The role of nephrectomy in metastatic renal cell carcinoma during the tyrosine kinase inhibitor era is undetermined. Retrospective assessment of patients with metastatic renal cell carcinoma (n = 6074) found that, post-2007, nephrectomy use has declined, and more patients with worse prognosis are participating in first-line tyrosine kinase inhibitor trials; however, response rates are higher. This should be considered in trial design and outcome interpretation.

Introduction:

The objective of this study was to compare rates of nephrectomy (Nx) in, and characteristics of, patients with metastatic renal cell carcinoma (mRCC) enrolled in prospective clinical trials of tyrosine kinase inhibitors (TKIs) that were completed through (Group 1) versus after (Group 2) 2007.

Patients and Methods:

Searching online databases, we retrospectively identified phase I to III trials with ≥ 15 patients with mRCC treated with first-line TKIs, alone or in combination with other agent(s).

Results:

Of 70 trials identified, 42 were included in the analysis (n = 6074 patients). Compared with Group 1, Group 2 patients had significantly less Nx (85.7% vs. 93.7%; P < .001) and prior cytokine therapy (11.1% vs. 46.8%; P < .001). Group 2 also had significantly fewer patients with good prognostic risk (based on Memorial Sloan-Kettering Cancer Center criteria) or performance status (both P < .001). Group 2 patients had a significantly greater objective response rate than Group 1 patients (intent-to-treat analysis: 28.6% vs. 23.1%, respectively; P < .001), whereas Group 1 patients had significantly more stable disease.
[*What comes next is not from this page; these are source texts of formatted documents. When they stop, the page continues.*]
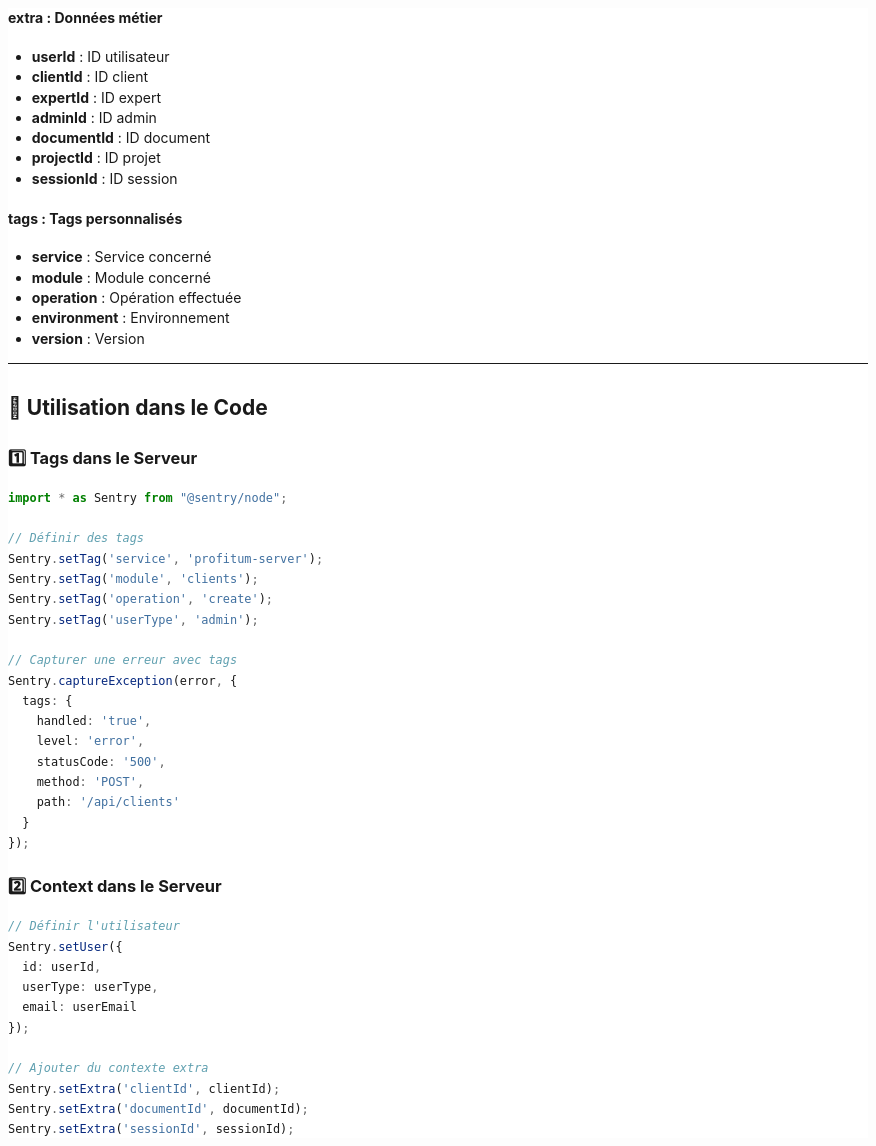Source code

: #### **extra** : Données métier
- **userId** : ID utilisateur
- **clientId** : ID client
- **expertId** : ID expert
- **adminId** : ID admin
- **documentId** : ID document
- **projectId** : ID projet
- **sessionId** : ID session

#### **tags** : Tags personnalisés
- **service** : Service concerné
- **module** : Module concerné
- **operation** : Opération effectuée
- **environment** : Environnement
- **version** : Version

---

## 🎯 **Utilisation dans le Code**

### **1️⃣ Tags dans le Serveur**

```typescript
import * as Sentry from "@sentry/node";

// Définir des tags
Sentry.setTag('service', 'profitum-server');
Sentry.setTag('module', 'clients');
Sentry.setTag('operation', 'create');
Sentry.setTag('userType', 'admin');

// Capturer une erreur avec tags
Sentry.captureException(error, {
  tags: {
    handled: 'true',
    level: 'error',
    statusCode: '500',
    method: 'POST',
    path: '/api/clients'
  }
});
```

### **2️⃣ Context dans le Serveur**

```typescript
// Définir l'utilisateur
Sentry.setUser({
  id: userId,
  userType: userType,
  email: userEmail
});

// Ajouter du contexte extra
Sentry.setExtra('clientId', clientId);
Sentry.setExtra('documentId', documentId);
Sentry.setExtra('sessionId', sessionId);
```
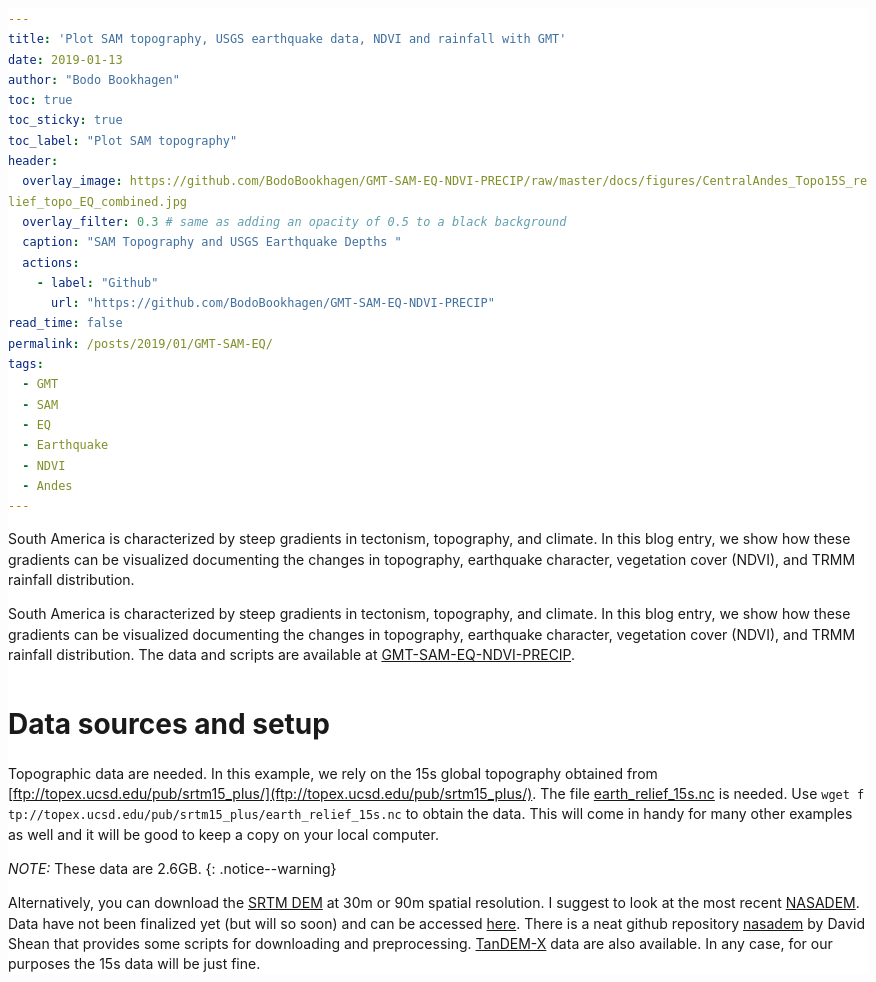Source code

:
 ```yaml
---
title: 'Plot SAM topography, USGS earthquake data, NDVI and rainfall with GMT'
date: 2019-01-13
author: "Bodo Bookhagen"
toc: true
toc_sticky: true
toc_label: "Plot SAM topography"
header:
  overlay_image: https://github.com/BodoBookhagen/GMT-SAM-EQ-NDVI-PRECIP/raw/master/docs/figures/CentralAndes_Topo15S_relief_topo_EQ_combined.jpg
  overlay_filter: 0.3 # same as adding an opacity of 0.5 to a black background
  caption: "SAM Topography and USGS Earthquake Depths "
  actions:
    - label: "Github"
      url: "https://github.com/BodoBookhagen/GMT-SAM-EQ-NDVI-PRECIP"
read_time: false
permalink: /posts/2019/01/GMT-SAM-EQ/
tags:
  - GMT
  - SAM
  - EQ
  - Earthquake
  - NDVI
  - Andes
---
```


South America is characterized by steep gradients in tectonism, topography, and climate. In this blog entry, we show how these gradients can be visualized documenting the changes in topography, earthquake character, vegetation cover (NDVI), and TRMM rainfall distribution.

South America is characterized by steep gradients in tectonism, topography, and climate. In this blog entry, we show how these gradients can be visualized documenting the changes in topography, earthquake character, vegetation cover (NDVI), and TRMM rainfall distribution. The data and scripts are available at [GMT-SAM-EQ-NDVI-PRECIP](https://github.com/BodoBookhagen/GMT-SAM-EQ-NDVI-PRECIP).

# Data sources and setup
Topographic data are needed. In this example, we rely on the 15s global topography obtained from [ftp://topex.ucsd.edu/pub/srtm15_plus/](ftp://topex.ucsd.edu/pub/srtm15_plus/). The file [earth_relief_15s.nc](ftp://topex.ucsd.edu/pub/srtm15_plus/earth_relief_15s.nc) is needed. Use `wget ftp://topex.ucsd.edu/pub/srtm15_plus/earth_relief_15s.nc` to obtain the data. This will come in handy for many other examples as well and it will be good to keep a copy on your local computer.

*NOTE:* These data are 2.6GB.
{: .notice--warning}

Alternatively, you can download the [SRTM DEM](https://www2.jpl.nasa.gov/srtm/) at 30m or 90m spatial resolution. I suggest to look at the most recent [NASADEM](https://earthdata.nasa.gov/community/community-data-system-programs/measures-projects/nasadem). Data have not been finalized yet (but will so soon) and can be accessed [here](https://e4ftl01.cr.usgs.gov/provisional/MEaSUREs/NASADEM/). There is a neat github repository [nasadem](https://github.com/dshean/nasadem) by David Shean that provides some scripts for downloading and preprocessing. [TanDEM-X](https://github.com/dshean/tandemx) data are also available. In any case, for our purposes the 15s data will be just fine.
Clinical benefit was similar in both groups (P = .157), and the means of median progression-free survival were comparable (8.2 and 9.0 months in Groups 1 and 2, respectively; P = .2528).

Conclusions:

Use of Nx in mRCC patients participating in clinical trials has declined in the TKI era. More patients with worse prognostic risk profiles are participating in first-line TKI trials after 2007, but objective response rates are higher. Despite patient characteristics that favor the earlier group, progression-free survival is similar as TKIs have replaced cytokines as first-line therapy.